*** Supplied material Section Begins ***

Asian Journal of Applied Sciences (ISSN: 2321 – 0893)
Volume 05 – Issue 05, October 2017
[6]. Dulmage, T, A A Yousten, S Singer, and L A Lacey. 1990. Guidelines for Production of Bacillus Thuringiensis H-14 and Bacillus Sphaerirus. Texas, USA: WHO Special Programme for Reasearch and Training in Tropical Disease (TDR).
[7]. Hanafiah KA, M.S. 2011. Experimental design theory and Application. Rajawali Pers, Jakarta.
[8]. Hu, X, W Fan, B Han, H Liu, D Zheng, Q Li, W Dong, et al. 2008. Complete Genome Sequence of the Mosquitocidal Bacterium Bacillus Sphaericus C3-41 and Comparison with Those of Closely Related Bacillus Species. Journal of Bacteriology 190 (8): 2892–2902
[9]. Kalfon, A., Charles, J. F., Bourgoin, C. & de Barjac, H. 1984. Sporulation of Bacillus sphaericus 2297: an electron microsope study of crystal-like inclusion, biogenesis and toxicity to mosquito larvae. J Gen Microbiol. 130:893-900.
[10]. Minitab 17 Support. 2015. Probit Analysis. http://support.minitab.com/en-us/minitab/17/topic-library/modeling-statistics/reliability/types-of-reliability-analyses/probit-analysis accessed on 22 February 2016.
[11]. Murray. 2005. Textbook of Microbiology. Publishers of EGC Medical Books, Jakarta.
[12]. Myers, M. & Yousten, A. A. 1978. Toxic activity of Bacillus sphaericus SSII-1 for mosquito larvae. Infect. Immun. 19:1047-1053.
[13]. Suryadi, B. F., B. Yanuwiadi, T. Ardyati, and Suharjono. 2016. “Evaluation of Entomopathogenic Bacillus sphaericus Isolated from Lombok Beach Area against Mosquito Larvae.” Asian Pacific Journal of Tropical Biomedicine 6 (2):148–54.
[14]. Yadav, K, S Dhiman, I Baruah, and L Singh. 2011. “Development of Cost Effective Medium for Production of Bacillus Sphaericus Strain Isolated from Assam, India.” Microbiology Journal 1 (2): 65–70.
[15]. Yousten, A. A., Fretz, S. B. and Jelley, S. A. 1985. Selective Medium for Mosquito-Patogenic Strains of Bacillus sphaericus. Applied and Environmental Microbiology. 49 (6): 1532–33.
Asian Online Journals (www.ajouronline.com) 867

*** Supplied material Section Ends ***

Over all the entries, say how many lines hold the string "Applied". The reply is the number alone.

▶ Task response: 2